If there is any blood in this city, surely it comes from the sea. Without our coastline this would be a narrow, unforgiving town. The Bay of Bengal’s largesse gives generosity to the city’s every dimension. As schoolgirls, my friends and I would meet the boys in our class at the beach. Always in the middle of the afternoon, our backsides burning in the sand, eyes fixed to the horizon. The beach is one of few public sanctuaries, and even though lovers are frequently being chased from here, they always find innovative ways of seeking refuge.

What is the title of one of your works about Chennai and what inspired it exactly?
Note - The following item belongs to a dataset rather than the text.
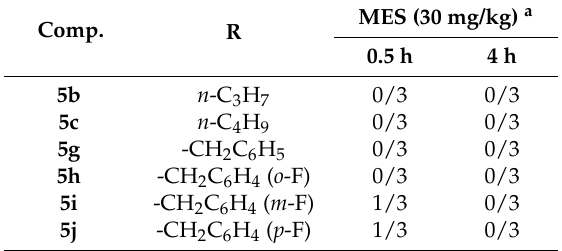
Table 2. Anticonvulsant activities screening: MES test in mice at the dose of 30 mg/kg. Comp. MES (30 mg/kg) Comp. R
My first novel, The Pleasure Seekers, is set in Madras, and is about a hybrid family trying to make their way in the world. Many of my poems draw inspiration from the city, but particularly “Homecoming,” which was written after the tsunami of 2004, and in a way it captures all the ambiguities I feel for Chennai née Madras. Whenever I leave it I long to return, whenever I’m there too long, I yearn to leave.

Inspired by Levi, “Outside Chennai does an outside exist?”
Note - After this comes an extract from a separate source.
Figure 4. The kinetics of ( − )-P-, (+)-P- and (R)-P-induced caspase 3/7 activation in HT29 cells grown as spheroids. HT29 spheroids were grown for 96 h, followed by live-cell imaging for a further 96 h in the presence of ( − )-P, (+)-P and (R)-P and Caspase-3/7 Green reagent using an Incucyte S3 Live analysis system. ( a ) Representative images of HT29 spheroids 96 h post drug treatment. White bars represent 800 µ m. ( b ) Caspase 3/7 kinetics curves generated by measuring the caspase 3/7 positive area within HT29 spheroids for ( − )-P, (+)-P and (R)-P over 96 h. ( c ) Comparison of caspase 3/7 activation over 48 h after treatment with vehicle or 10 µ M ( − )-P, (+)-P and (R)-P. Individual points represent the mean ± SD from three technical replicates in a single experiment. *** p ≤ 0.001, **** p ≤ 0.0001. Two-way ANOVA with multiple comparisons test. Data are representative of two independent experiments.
Always, always. It is continuous. It taunts. There is always a sense that life is elsewhere, that this cannot be enough. And whenever we go in search of elsewhere there is a gap between what we imagine and what we dream. For me, it seems the only real journey can be in the return. When I’m at the threshold of home and I have traces of the world on my fingertips.

Tishani Doshi is an award-winning writer and dancer of Welsh-Gujarati descent. Born in Madras, India, in 1975, she received a masters in writing from the Johns Hopkins University, and worked in London in advertising before returning to India in 2001, where a chance encounter with the legendary choreographer Chandralekha led her to an unexpected career in dance. In 2006, her book of poems, Countries of the Body, won the Forward Poetry Prize for best first collection in the UK. She is also the recipient of an Eric Gregory Award for poetry and winner of the All-India Poetry Competition. Her first novel, The Pleasure Seekers, was published to critical acclaim in 2010 and has been translated into several languages. It was longlisted for the Orange and IMPAC prizes and shortlisted for the Hindu Fiction Award. Her most recent books are a collection of poems, Everything Begins Elsewhere (Copper Canyon Press); a novella, Fountainville (Seren); and The Adulterous Citizen: Poems, Stories, Essays (House of Nehesi). She currently lives on a beach in Tamil Nadu with her husband and three dogs.